## EXERCISE DIRECTIONS
Please output only the lines that run from the line containing "Barbecue – Piscine" through the end of the material below, exactly.

## DATASET RECORDS
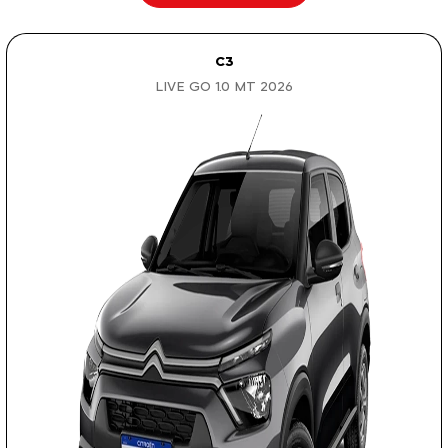
C3
LIVE GO 1.0 MT 2026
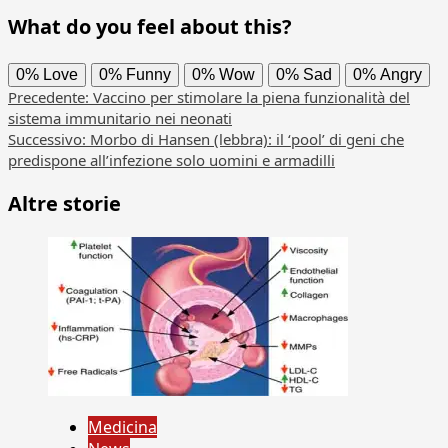
What do you feel about this?
0%
Love
0%
Funny
0%
Wow
0%
Sad
0%
Angry
Navigazione
Precedente:
Vaccino per stimolare la piena funzionalità del
sistema immunitario nei neonati
articolo
Successivo:
Morbo di Hansen (lebbra): il ‘pool’ di geni che
predispone all’infezione solo uomini e armadilli
Altre storie
Medicina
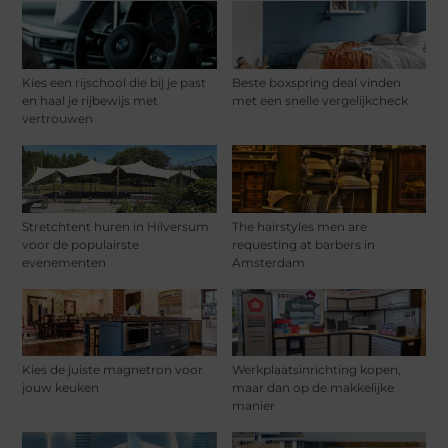
Kies een rijschool die bij je past
Beste boxspring deal vinden
en haal je rijbewijs met
met een snelle vergelijkcheck
vertrouwen
Stretchtent huren in Hilversum
The hairstyles men are
voor de populairste
requesting at barbers in
evenementen
Amsterdam
Kies de juiste magnetron voor
Werkplaatsinrichting kopen,
jouw keuken
maar dan op de makkelijke
manier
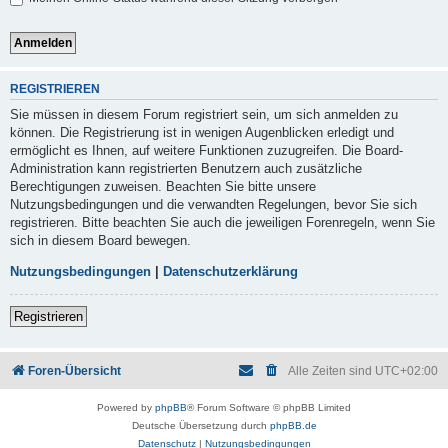
REGISTRIEREN
Sie müssen in diesem Forum registriert sein, um sich anmelden zu
können. Die Registrierung ist in wenigen Augenblicken erledigt und
ermöglicht es Ihnen, auf weitere Funktionen zuzugreifen. Die Board-
Administration kann registrierten Benutzern auch zusätzliche
Berechtigungen zuweisen. Beachten Sie bitte unsere
Nutzungsbedingungen und die verwandten Regelungen, bevor Sie sich
registrieren. Bitte beachten Sie auch die jeweiligen Forenregeln, wenn Sie
sich in diesem Board bewegen.
Nutzungsbedingungen
|
Datenschutzerklärung
Registrieren
Foren-Übersicht
Alle Zeiten sind
UTC+02:00
Powered by
phpBB
® Forum Software © phpBB Limited
Deutsche Übersetzung durch
phpBB.de
Datenschutz
|
Nutzungsbedingungen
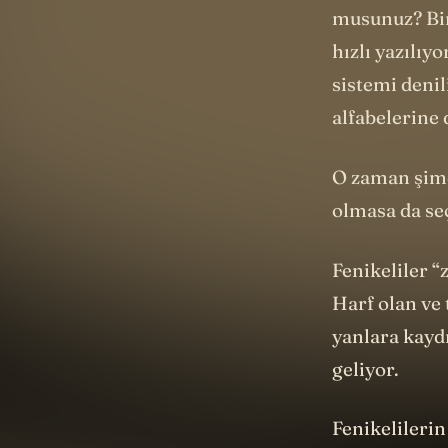
musunuz? Bir
hızlı yazılıy
sistemi denil
alfabelerine
O zaman şimdi
olmasa da seç
Fenikeliler “z
Harf olan ve 
yanlara kaydı
geliyor.
Fenikelilerin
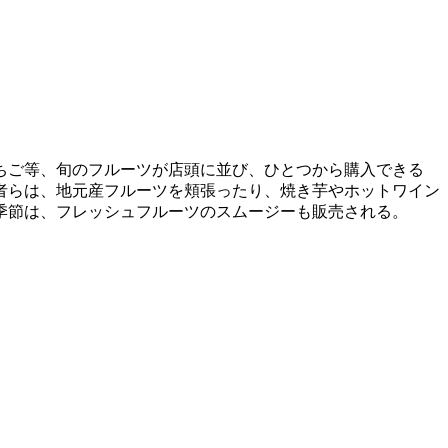
ちご等、旬のフルーツが店頭に並び、ひとつから購入できる
者らは、地元産フルーツを頬張ったり、焼き芋やホットワイン
季節は、フレッシュフルーツのスムージーも販売される。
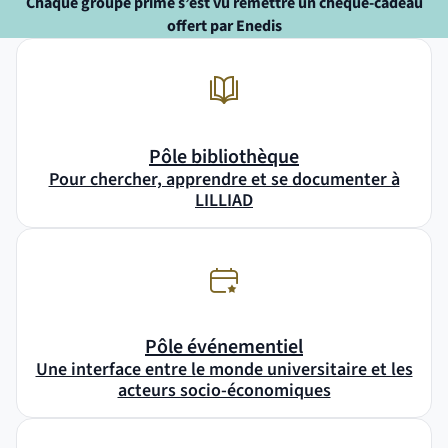
Chaque groupe primé s’est vu remettre un chèque-cadeau
offert par Enedis
Pôle bibliothèque
Pour chercher, apprendre et se documenter à
LILLIAD
Pôle événementiel
Une interface entre le monde universitaire et les
acteurs socio-économiques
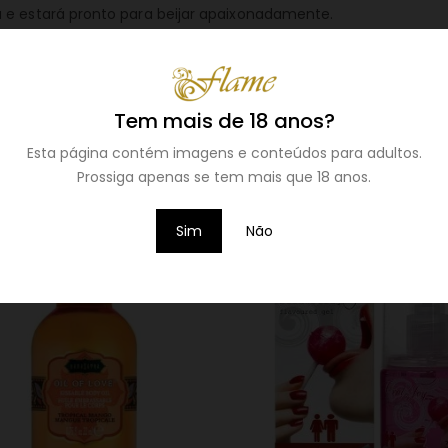
 e estará pronto para beijar apaixonadamente.
pe de milho, lactose (do leite), regulador de acidez: ácido má
azul brilhante fcf.
Tem mais de 18 anos?
Esta página contém imagens e conteúdos para adultos.
Prossiga apenas se tem mais que 18 anos.
Sim
Não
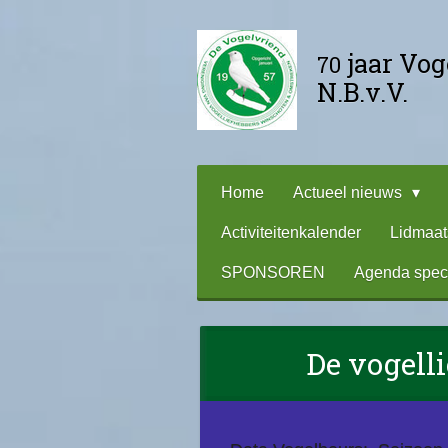
Ga
direct
jaar Vo
70
naar
N.B.v.V.
de
hoofdinhoud
Home
Actueel nieuws
Activiteitenkalender
Lidmaa
SPONSOREN
Agenda spec
De vogell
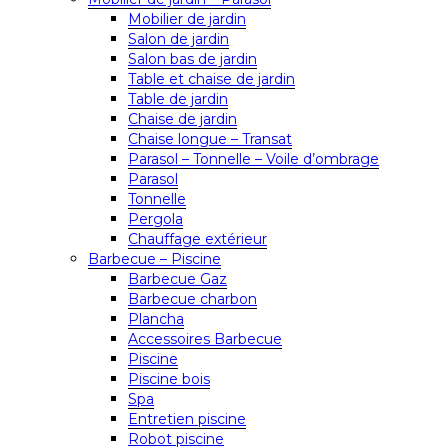
Mobilier de jardin
Salon de jardin
Salon bas de jardin
Table et chaise de jardin
Table de jardin
Chaise de jardin
Chaise longue – Transat
Parasol – Tonnelle – Voile d’ombrage
Parasol
Tonnelle
Pergola
Chauffage extérieur
Barbecue – Piscine
Barbecue Gaz
Barbecue charbon
Plancha
Accessoires Barbecue
Piscine
Piscine bois
Spa
Entretien piscine
Robot piscine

## RESPONSE TO THIS TASK
Barbecue – Piscine
Barbecue Gaz
Barbecue charbon
Plancha
Accessoires Barbecue
Piscine
Piscine bois
Spa
Entretien piscine
Robot piscine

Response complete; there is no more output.